2. Check the use of measuring module Janascard AD232 with isothermal terminal board and
serial interface.
Introduction:
In the setup, there are thermocouples of K-type. It is thermocouple NiCr-Ni (nickel/chromium
- nickel), also known as Chromel-Alumel (Ch-A). There are three K-thermocouples in the
laboratory miniature furnace. Their sensitivity is approximately =&
42 V/K.
The first thermocouple is connected directly to the module Janascard AD232.
The second thermocouple is connected to transducer XTR101. The reference ends are placed
in a bulk aluminum block together with a bipolar transistor whose PN junction is used by
XTR101 for measuring the temperature of reference (cold) ends. To evaluate the quality of
reference ends temperature compensation by XTR101, the aluminum block is heated up by
current (approx. 1 A) passing through a power transistor mounted on front side. The
temperature of the aluminum block can be inspected by a digital room thermometer with
external probe. The probe is also inserted into the aluminum block. The lower of the two
displays shows the temperature of aluminum block.
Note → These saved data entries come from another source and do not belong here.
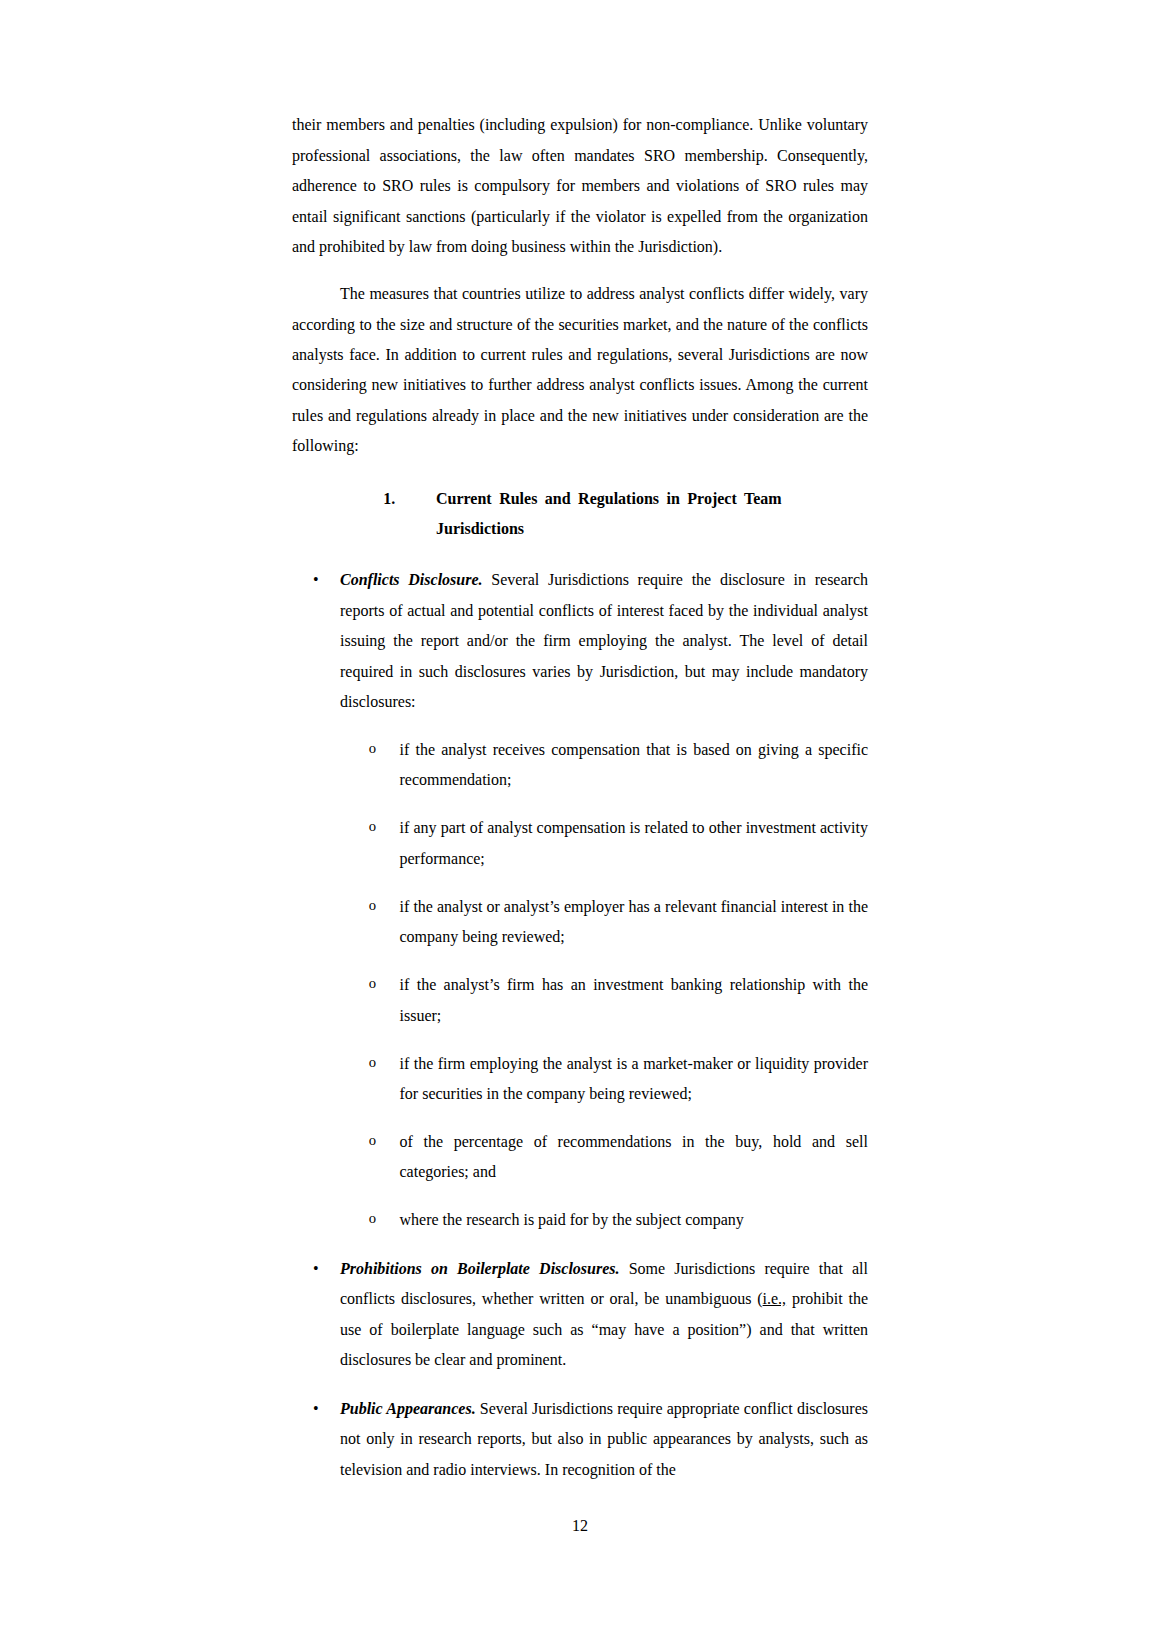their members and penalties (including expulsion) for non-compliance. Unlike voluntary professional associations, the law often mandates SRO membership. Consequently, adherence to SRO rules is compulsory for members and violations of SRO rules may entail significant sanctions (particularly if the violator is expelled from the organization and prohibited by law from doing business within the Jurisdiction).
The measures that countries utilize to address analyst conflicts differ widely, vary according to the size and structure of the securities market, and the nature of the conflicts analysts face. In addition to current rules and regulations, several Jurisdictions are now considering new initiatives to further address analyst conflicts issues. Among the current rules and regulations already in place and the new initiatives under consideration are the following:
1.
Current Rules and Regulations in Project Team Jurisdictions
Conflicts Disclosure. Several Jurisdictions require the disclosure in research reports of actual and potential conflicts of interest faced by the individual analyst issuing the report and/or the firm employing the analyst. The level of detail required in such disclosures varies by Jurisdiction, but may include mandatory disclosures:
if the analyst receives compensation that is based on giving a specific recommendation;
if any part of analyst compensation is related to other investment activity performance;
if the analyst or analyst’s employer has a relevant financial interest in the company being reviewed;
if the analyst’s firm has an investment banking relationship with the issuer;
if the firm employing the analyst is a market-maker or liquidity provider for securities in the company being reviewed;
of the percentage of recommendations in the buy, hold and sell categories; and
where the research is paid for by the subject company
Prohibitions on Boilerplate Disclosures. Some Jurisdictions require that all conflicts disclosures, whether written or oral, be unambiguous (i.e., prohibit the use of boilerplate language such as “may have a position”) and that written disclosures be clear and prominent.
Public Appearances. Several Jurisdictions require appropriate conflict disclosures not only in research reports, but also in public appearances by analysts, such as television and radio interviews. In recognition of the
12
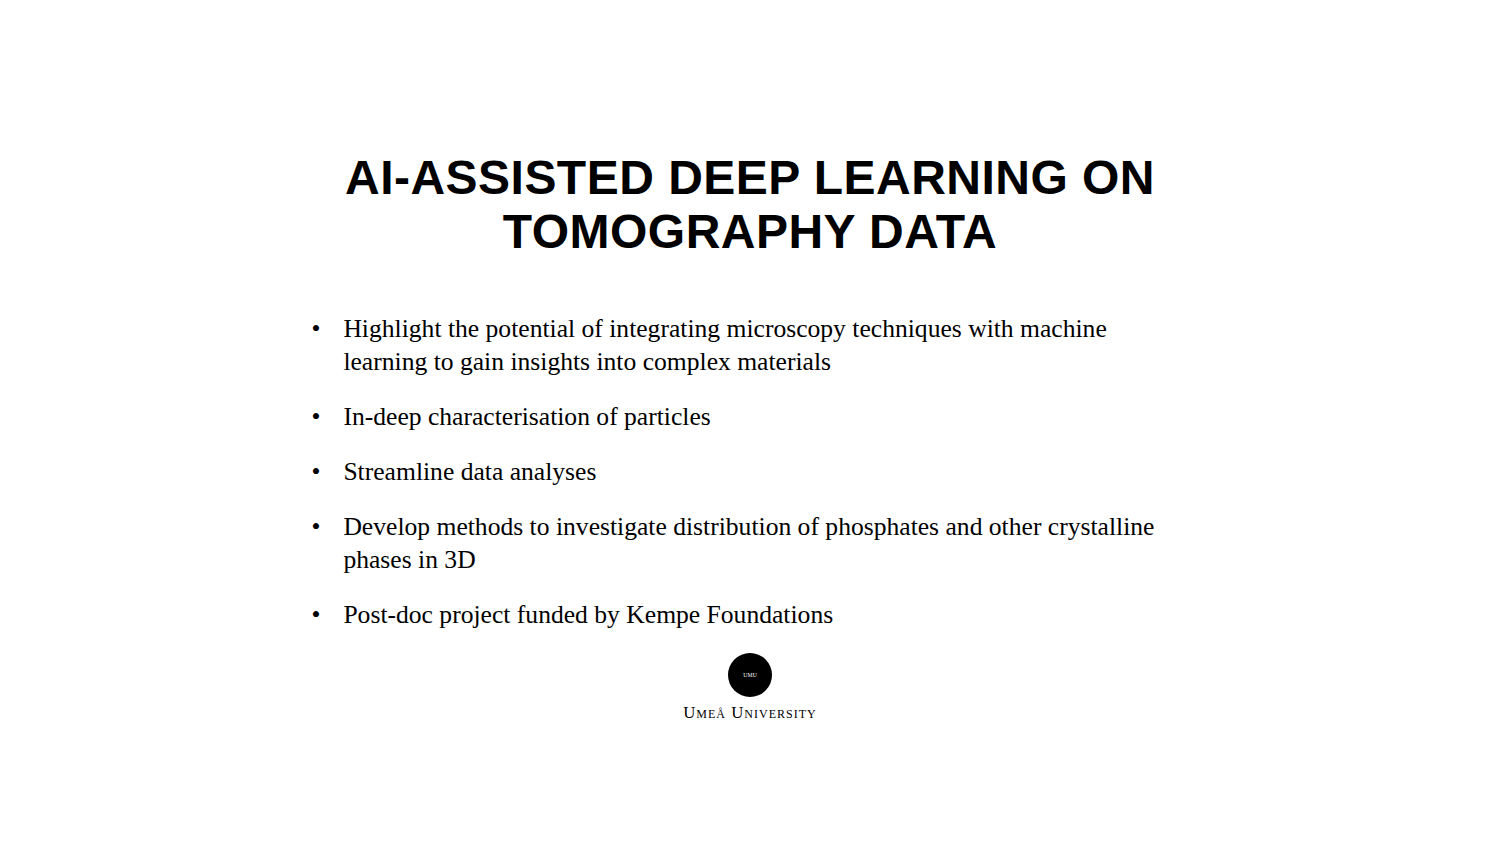AI-assisted deep learning on tomography data
Highlight the potential of integrating microscopy techniques with machine learning to gain insights into complex materials
In-deep characterisation of particles
Streamline data analyses
Develop methods to investigate distribution of phosphates and other crystalline phases in 3D
Post-doc project funded by Kempe Foundations
UMU
Umeå University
Note: the third thermocouple is connected to so called electronic ice point (battery powered
device for reference ends temperature compensation).
Procedure
5.1. Two wire transducer XTR 101
5.1.1. Study the manual of XTR101
5.1.2. Influence of reference (cold) end temperatureSimply stated, the generated thermoelectric voltage is proportional to the difference of
temperatures between the measuring (hot) junction and the reference (cold) ends. Thus,
warming up of the reference ends will influence the generated voltage.
While the furnace is off (stable temperature of junction) the reference ends in aluminum block
are heated up by current in the attached power transistor. Warm up the block several degrees
above the ambient temperature and observe the change of generated voltage by a voltmeter.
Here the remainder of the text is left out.